Cerita tentang Ukraina emang cerita tentang ketersudutan akibat gencetan kekuatan-kekuatan besar dunia yaitu Rusia dan Uni Eropa. Rusia mengancam Ukraina bila bergabung dengan Uni Eropa dengan penghentian ekspor gas dan blokade perdagangan dengan Custom Unionnya (yang mencakup Rusia, Belarusia dan Kazakhstan).
Sedangkan Uni Eropa selama ini juga telah membuat jengah Ukraina dalam hal "campur tangannya" dalam pengadilan mantan Perdana Menteri Yulia Tymoshenko dan iming-iming gabung Uni Eropa dengan segudang kerja sama, perdagangan bebas dan kontribusi keuangan namun dengan embel-embel tuntutan reformasi politik.
Mau memilih ke mana Ukraina? Sangat sulit menduganya karena baik rakyat maupun elit politiknya terpecah ke dalam berbagai pandangan politik. Sebuah jajak pendapat yang yang diselenggarakan oleh Kyiv International Institute of Sociology pada bulan November 2013 menunjukkan bahwa 40,8 persen mendukung Ukraina bergabung dengan Custom Union sedang 33,1 persen lainnya menentang. Soal bergabung dengan Uni Eropa, 39,7 persen responden mendukung, 35,1 persen menolak.
Sebelumnya, pada bulan Oktober 2013, hasil jajak pendapat oleh perusahaan Gfk Ukraina menyatakan bahwa 45 persen responden mendukung bergabungnya Ukraina ke Uni Eropa sedang yang mendukung penggabungan ke Custom Union hanya 14 persen.
Ada beberapa hal yang perlu dicermati lebih jauh dari hasil jajak pendapat tersebut. Pertama, yang mendukung bergabungnya Ukraina dengan Uni Eropa mayoritas adalah generasi muda, namun mereka tidak berarti mencerminkan sentimen generasi tuanya yang justru lebih mendukung Custom Union.

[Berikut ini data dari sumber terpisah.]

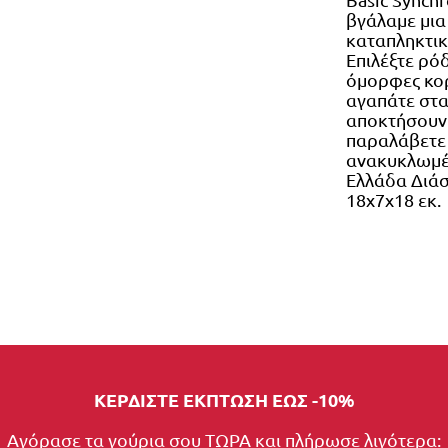
βγάλαμε μια 
καταπληκτική
Επιλέξτε ρόδ
όμορφες κορ
αγαπάτε στα
αποκτήσουν 
παραλάβετε 
ανακυκλωμέν
Ελλάδα Διάσ
18x7x18 εκ
ΚΕΡΔΙΣΤΕ ΕΚΠΤΩΣΗ ΕΩΣ -10%
Αγόρασε τα γούρια σου ΤΩΡΑ και πλήρωσε λιγότερα:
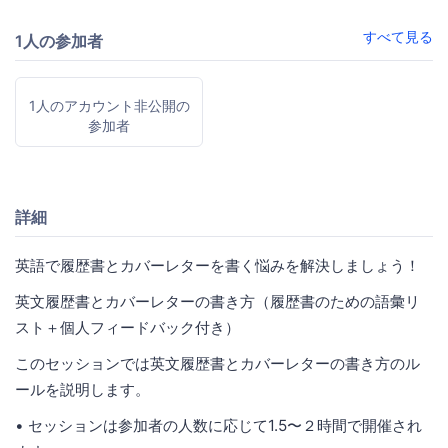
すべて見る
1人の参加者
1人のアカウント非公開の
参加者
詳細
英語で履歴書とカバーレターを書く悩みを解決しましょう！
英文履歴書とカバーレターの書き方（履歴書のための語彙リ
スト＋個人フィードバック付き）
このセッションでは英文履歴書とカバーレターの書き方のル
ールを説明します。
• セッションは参加者の人数に応じて1.5〜２時間で開催され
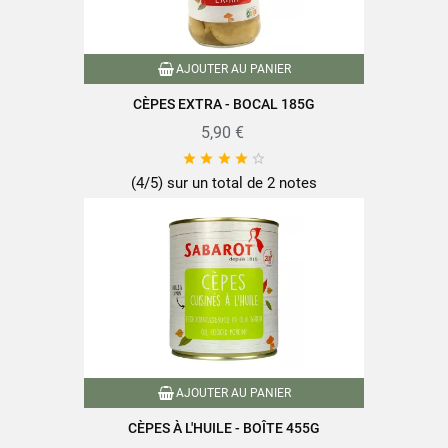
Matières grasses
3g
Dont acides gras saturés
0,5g
AJOUTER AU PANIER
Glucides
25g
CÈPES EXTRA - BOCAL 185G
Dont sucres
11g
5,90 €
Fibres alimentaires
23g





Protéines
30g
(4/5) sur un total de 2 notes
Sel
0,03g
Retrouvez toute la qualité et le savoir-faire des produits SABAROT
sur
www.sabarot.com/actualites-et-recettes/actus-
AJOUTER AU PANIER
recettes/recettes/
CÈPES À L'HUILE - BOÎTE 455G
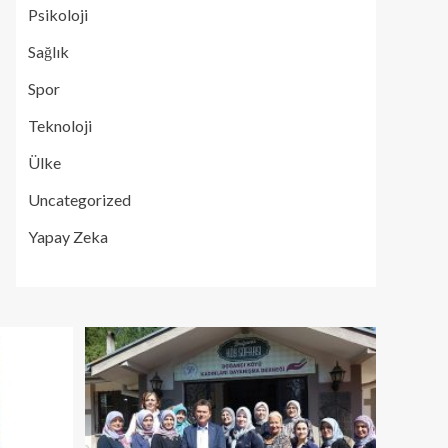
Psikoloji
Sağlık
Spor
Teknoloji
Ülke
Uncategorized
Yapay Zeka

Kedua, perbedaan pandang juga terpecah secara geografis. Ukraina wilayah barat adalah pendukung Uni Eropa karena ikatan lokasi geografis dan kesejarahan, khususnya karena sentimen anti Uni Sovyet di masa lalu dan terhadap Rusia masa sekarang. Sedang wilayah timur, yang dikuasai partai Presiden Yanukovych dikenal punya kedekatan dengan komunis dan mendukung hubungan yang kuat dengan Rusia.

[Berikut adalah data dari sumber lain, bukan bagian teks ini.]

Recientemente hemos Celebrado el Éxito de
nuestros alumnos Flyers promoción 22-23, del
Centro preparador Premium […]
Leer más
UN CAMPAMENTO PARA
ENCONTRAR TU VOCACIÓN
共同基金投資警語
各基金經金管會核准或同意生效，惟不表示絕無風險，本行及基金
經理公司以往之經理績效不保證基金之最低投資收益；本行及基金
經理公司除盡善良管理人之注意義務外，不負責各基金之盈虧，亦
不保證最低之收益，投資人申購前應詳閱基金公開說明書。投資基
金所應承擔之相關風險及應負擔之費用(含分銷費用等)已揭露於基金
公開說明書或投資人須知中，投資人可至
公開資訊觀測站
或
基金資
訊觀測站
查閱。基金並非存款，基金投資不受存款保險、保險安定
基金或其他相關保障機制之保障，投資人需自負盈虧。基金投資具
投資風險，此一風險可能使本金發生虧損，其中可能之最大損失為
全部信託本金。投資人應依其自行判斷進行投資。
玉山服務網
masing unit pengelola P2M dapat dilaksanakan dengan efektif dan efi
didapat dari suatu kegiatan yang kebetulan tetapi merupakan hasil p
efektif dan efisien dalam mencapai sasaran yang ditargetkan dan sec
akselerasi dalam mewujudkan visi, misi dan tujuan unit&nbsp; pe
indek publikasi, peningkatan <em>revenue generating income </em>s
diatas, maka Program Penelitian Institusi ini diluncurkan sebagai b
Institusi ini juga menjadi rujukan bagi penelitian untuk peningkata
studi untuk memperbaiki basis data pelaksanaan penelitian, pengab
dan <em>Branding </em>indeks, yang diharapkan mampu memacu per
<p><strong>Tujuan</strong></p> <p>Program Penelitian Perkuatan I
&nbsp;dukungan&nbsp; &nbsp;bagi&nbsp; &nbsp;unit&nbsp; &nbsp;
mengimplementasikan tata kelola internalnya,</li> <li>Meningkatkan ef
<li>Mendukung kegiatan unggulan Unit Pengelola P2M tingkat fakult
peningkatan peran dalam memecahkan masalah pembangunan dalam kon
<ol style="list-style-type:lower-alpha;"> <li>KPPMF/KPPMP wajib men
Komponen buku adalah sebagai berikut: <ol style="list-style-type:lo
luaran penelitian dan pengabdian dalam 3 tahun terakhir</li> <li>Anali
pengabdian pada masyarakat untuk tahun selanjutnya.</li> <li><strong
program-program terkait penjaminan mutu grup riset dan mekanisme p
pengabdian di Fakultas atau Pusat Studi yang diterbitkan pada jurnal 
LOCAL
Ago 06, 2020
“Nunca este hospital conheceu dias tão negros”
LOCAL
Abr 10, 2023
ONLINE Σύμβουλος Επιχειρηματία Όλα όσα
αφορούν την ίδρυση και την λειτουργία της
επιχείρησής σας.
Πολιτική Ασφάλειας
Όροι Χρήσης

Ketiga, mereka yang mendukung bergabungnya Ukraina ke Custom Union kebanyakan tinggal di kota-kota pusat industri seperti Donetsk, Odesa, Dnipropetrovsk, Kharkiv dan Luhansk. Kiev tidak termasuk. Kota-kota itu menghadapi krisis akibat menurunnya kegiatan industri, pertumbuhan penduduk negatif dan menurunnya standar hidup. Ancaman boikot Custom Union sangat menghawatirkan mereka.
Selain keterpecahan di tingkat bawah, oposisi juga terbelah atas beberapa prinsip fundamental. Sebagian memandang Barat sebagai simbol pemerintahan demokratis, antikorupsi dan pluralisme dan memimpikan kemajuan Ukraina dengan nilai-nilai itu.

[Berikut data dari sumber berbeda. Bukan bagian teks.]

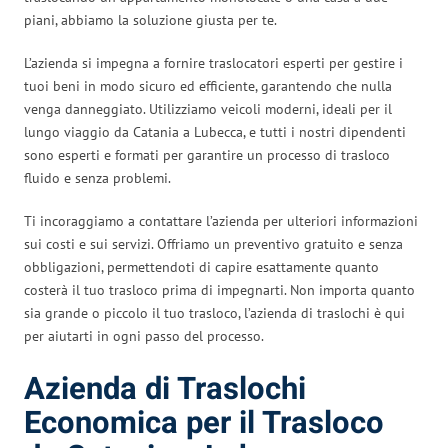
piani, abbiamo la soluzione giusta per te.
L’azienda si impegna a fornire traslocatori esperti per gestire i
tuoi beni in modo sicuro ed efficiente, garantendo che nulla
venga danneggiato. Utilizziamo veicoli moderni, ideali per il
lungo viaggio da Catania a Lubecca, e tutti i nostri dipendenti
sono esperti e formati per garantire un processo di trasloco
fluido e senza problemi.
Ti incoraggiamo a contattare l’azienda per ulteriori informazioni
sui costi e sui servizi. Offriamo un preventivo gratuito e senza
obbligazioni, permettendoti di capire esattamente quanto
costerà il tuo trasloco prima di impegnarti. Non importa quanto
sia grande o piccolo il tuo trasloco, l’azienda di traslochi è qui
per aiutarti in ogni passo del processo.
Azienda di Traslochi
Economica per il Trasloco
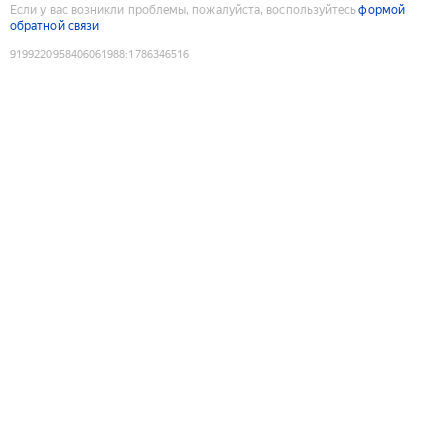
Если у вас возникли проблемы, пожалуйста, воспользуйтесь
формой
обратной связи
9199220958406061988
:
1786346516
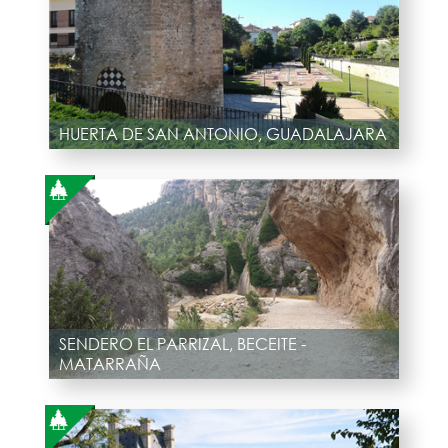
HUERTA DE SAN ANTONIO, GUADALAJARA
SENDERO EL PARRIZAL, BECEITE -
MATARRAÑA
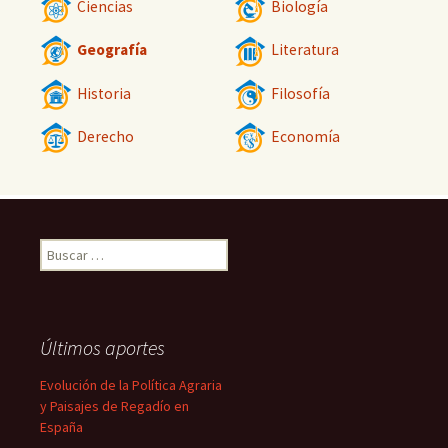
Ciencias
Biología
Geografía
Literatura
Historia
Filosofía
Derecho
Economía
Buscar:
Últimos aportes
Evolución de la Política Agraria
y Paisajes de Regadío en
España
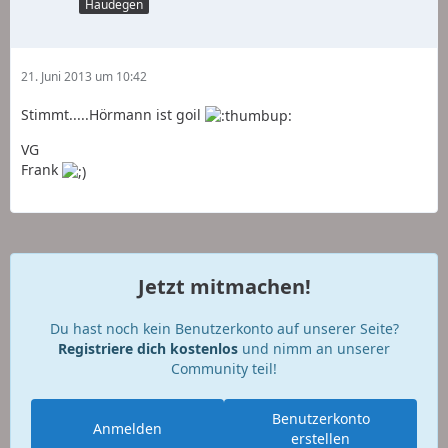
Haudegen
21. Juni 2013 um 10:42
Stimmt.....Hörmann ist goil
VG
Frank
Jetzt mitmachen!
Du hast noch kein Benutzerkonto auf unserer Seite?
Registriere dich kostenlos
und nimm an unserer
Community teil!
Benutzerkonto
Anmelden
erstellen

Sebagian lain hanyalah kalangan yang sudah muak dengan kleptokrasi pasca Uni Sovyet dan kecewa berat dengan kegagalan Revolusi Oranye mencapai tujuannya serta sudah kehilangan kepercayaan terhadap para pemimpin oposisi nominal yang terpilih karena kekayaannya saja.
Selain itu jangan lupa, ada juga komponen nasionalis sayap kanan yang berpengaruh yang menginginkan Ukraina hanya untuk etnik Ukraina mengesampingkan kaum minoritas seperti Yahudi, Muslim, Tatar, Polandia, Hungaria dan lainnya. Kelompok ini menambah rumit peta politik ke arah mana Ukraina akan memilih.
Mau tidak mau faktor pilihan Viktor Yanukovych yang menentukan akan ke mana Ukraina melangkah. Ia sudah punya beban berat dianggap sebagai boneka Rusia, padahal ia tak punya alasan mempercayai Putin, karena Putin sebelumnya justru mendukung para rival Yanukovych. Kalau usahanya selama ini membujuk Uni Eropa untuk memberikan kompensasi ekonomis sebagai imbalan "bercerai" dengan Rusia berhasil, nampakya hal itu akan menjadi pilihan terbaik di antara opsi-opsi yang tidak menguntungkan yang ada di hadapannya.